"A. Johnson" aaron.m.johnson@nrl.navy.mil writes:
Hi George,
Thanks for the really thoughtful comments.
Two HS statistics that we (i.e. people working on Sponsor R) are interested in collecting are:
- The number of descriptor fetches received by a hidden-service directory (HSDir)
- The number of client introduction requests at an introduction points (IPs)
The privacy issue with #1 is that the set of HSDirs is (likely) unique to an HS, and so the number of descriptor fetches at its HSDirs could reveal the number of clients it had during a measurement period. Similarly, the privacy issue with #2 is that the set of IPs are (likely) unique to an HS, and so the number of client introductions at its IPs could reveal the number of client connections it received.
I was wondering, why do we care so much about these two statistics? From what I see in this post, you also just care about their total numbers (without connecting them to specific HSDirs or IPs). Is it because you are curious about the total number of HS users?
If that's the case, why not focus on "Number of rendezvous requests" which is not tied to specific hidden services or clients. It seems to me like an easier target (that would still need to be *thoroughly analyzed* of course).
Yes, there are other ways to estimate the number of clients and/or connections than descriptor fetches or INTRODUCE1 cells. However, I don’t want to give up on these statistics for a couple of reasons. First, none of these alternatives is exactly the same, and it might miss certain events that we want to know about. For example, I believe that there are a ton of “zombie” fetches from bonnet clients whose HS has died. We would never see this any other way. Or we might miss DoS attacks the work by flooding IPs with INTRODUCE1. Second, I see this as a first step to improving the privacy/accuracy tradeoff of statistics collection in general. For example, it would be great to be able to add noise just once, to a final network-wide output, rather than once for each relay.
I'm going to mainly focus on Anonstats2, since IIUC Anonstats1 leaks the probability of selection as an IP of that relay which leaks the identity of the relay:
AnonStats1 doesn’t leak the relay identity. The relay probability is sent over a separate circuit (at a random time). I intentionally did that just to avoid the problem you describe.
Ah, I see, that makes sense.
Some more notes from reading AnonStats1 then:
a) How do relays get more tokens when they deplete the initial 2k tokens? Is it easy for the StatAuth to generate 2k such tokens, or can relays DoS them by asking for tokens repeatedly?

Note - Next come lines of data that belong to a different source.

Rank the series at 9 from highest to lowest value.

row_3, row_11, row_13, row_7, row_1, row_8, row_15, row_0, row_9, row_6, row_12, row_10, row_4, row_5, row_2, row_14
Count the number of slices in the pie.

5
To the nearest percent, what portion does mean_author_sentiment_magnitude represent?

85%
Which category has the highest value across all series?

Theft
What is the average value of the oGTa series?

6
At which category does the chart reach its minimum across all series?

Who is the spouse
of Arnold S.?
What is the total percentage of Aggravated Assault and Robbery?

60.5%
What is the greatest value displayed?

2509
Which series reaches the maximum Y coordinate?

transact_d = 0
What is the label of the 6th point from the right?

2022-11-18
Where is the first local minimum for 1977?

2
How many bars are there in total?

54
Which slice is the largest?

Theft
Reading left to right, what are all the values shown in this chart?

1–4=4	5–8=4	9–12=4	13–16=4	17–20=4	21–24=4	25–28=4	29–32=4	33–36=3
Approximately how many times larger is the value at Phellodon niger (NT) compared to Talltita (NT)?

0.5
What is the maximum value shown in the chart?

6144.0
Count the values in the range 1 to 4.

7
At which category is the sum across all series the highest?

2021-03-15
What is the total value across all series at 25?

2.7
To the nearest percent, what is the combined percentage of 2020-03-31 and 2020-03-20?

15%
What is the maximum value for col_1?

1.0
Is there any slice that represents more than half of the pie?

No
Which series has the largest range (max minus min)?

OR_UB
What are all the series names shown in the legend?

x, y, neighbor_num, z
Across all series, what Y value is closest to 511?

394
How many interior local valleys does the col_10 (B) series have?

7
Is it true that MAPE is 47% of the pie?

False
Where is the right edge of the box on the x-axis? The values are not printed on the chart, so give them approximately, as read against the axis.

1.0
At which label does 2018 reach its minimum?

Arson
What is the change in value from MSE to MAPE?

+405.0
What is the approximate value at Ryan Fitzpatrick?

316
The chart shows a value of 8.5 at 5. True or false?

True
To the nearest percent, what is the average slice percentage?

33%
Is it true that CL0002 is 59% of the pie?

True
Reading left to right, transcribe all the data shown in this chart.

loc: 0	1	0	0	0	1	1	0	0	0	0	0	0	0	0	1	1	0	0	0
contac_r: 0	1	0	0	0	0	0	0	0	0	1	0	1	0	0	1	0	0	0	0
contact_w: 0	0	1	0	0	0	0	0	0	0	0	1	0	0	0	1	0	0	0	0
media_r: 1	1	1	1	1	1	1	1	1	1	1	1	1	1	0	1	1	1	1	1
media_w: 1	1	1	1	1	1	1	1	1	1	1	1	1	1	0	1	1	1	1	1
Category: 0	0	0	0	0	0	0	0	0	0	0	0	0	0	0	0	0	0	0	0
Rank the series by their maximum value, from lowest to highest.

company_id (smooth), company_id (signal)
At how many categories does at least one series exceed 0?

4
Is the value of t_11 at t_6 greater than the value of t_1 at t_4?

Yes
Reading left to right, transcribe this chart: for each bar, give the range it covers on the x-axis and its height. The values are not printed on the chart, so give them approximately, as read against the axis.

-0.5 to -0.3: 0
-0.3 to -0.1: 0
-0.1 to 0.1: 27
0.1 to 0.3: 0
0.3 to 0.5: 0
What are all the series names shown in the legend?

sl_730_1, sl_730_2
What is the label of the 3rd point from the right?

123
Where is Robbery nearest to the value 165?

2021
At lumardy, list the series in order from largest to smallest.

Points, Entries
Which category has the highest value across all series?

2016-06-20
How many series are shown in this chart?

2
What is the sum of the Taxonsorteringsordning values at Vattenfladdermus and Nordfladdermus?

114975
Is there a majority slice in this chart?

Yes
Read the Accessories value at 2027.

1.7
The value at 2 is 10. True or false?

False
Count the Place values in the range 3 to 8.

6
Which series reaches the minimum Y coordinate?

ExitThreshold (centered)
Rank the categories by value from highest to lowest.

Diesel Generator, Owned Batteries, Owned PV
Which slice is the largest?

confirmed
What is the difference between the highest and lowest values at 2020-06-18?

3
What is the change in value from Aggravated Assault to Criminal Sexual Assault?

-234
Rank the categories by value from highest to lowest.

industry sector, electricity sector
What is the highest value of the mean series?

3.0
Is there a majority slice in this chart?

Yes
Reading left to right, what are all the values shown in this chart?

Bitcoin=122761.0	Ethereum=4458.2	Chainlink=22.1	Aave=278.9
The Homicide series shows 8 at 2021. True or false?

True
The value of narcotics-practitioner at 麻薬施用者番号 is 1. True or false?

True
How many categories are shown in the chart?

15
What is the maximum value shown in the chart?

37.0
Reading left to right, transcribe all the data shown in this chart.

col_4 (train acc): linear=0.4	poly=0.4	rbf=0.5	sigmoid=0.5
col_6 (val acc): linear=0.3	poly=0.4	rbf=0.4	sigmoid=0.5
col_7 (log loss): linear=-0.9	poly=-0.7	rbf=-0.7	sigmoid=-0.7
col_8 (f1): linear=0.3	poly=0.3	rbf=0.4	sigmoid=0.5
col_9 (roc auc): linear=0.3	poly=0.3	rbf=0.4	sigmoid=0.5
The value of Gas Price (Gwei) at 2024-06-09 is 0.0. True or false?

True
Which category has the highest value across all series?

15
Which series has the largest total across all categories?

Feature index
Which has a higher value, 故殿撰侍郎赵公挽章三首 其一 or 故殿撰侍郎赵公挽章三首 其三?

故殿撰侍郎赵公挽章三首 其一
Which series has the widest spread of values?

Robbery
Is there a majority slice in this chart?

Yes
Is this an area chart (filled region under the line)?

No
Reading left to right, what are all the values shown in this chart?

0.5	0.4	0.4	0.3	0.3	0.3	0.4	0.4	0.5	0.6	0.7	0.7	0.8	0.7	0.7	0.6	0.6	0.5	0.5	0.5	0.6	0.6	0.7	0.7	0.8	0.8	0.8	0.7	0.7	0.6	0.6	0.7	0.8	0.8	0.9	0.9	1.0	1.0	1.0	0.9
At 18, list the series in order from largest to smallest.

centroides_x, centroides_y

b) It seems a bit weird to assume that all relay operators are good citizens, but still not trust the rest of the Internet at all (that's why we are doing the blind signature scheme, right?).
If an outside attacker wanted to influence the results, he could still sign up 10 relays on the network, get the blind signature tokens, and have them publish anonymized bad statistics, right?
In the median-based approach of AnonStats2 blind signatures make more sense, since they ensure that the adversary won't insert 1000 fake statistics to the network so that they influence the median.
Let's consider the descriptor fetches statistic (#1) and assume that you are a StatAuth. Also let's say that there are 5 hidden services that generate most of the descriptor fetches of the network (e.g. botnets). It should be easy for you to find the responsible HSDirs of those hidden services, and then it might be possible to match them up with the blinded relays that report the highest counts of descriptor fetches. Is this wanted?
You’re right about this issue. If you know in advance which HS is likely to have statistics in a certain position among all HSes (e.g. highest, lowest, middle, etc.), then you may be able to pick out those anonymized estimates that belong to that HS. Then to get the count you would have to guess the relay identity and divide by its statistical weight. A possible solution to this would be to add a bunch of dummy statistics that are distributed randomly but such that they don’t alter the median much. This would be done by the relays themselves.
Also, since the 'number of descriptor fetches' and 'number of IP requests' are related to each other, it might be possible to correlate these two statistics over different reporting relays. So for example, if you know that the network has a *very* popular HS, you can match its HSDir measurements with its IP measurements.
That's because the highest counts of both statistics will likely correspond to the HSDirs and IPs of the most popular hidden service of the network, if the most popular HS has a large user count difference from the least popular ones.
I can't think of a concrete attack behind this behavior, but it's something that blind signatures can't really protect us against, and we should think more about it and it's consequences.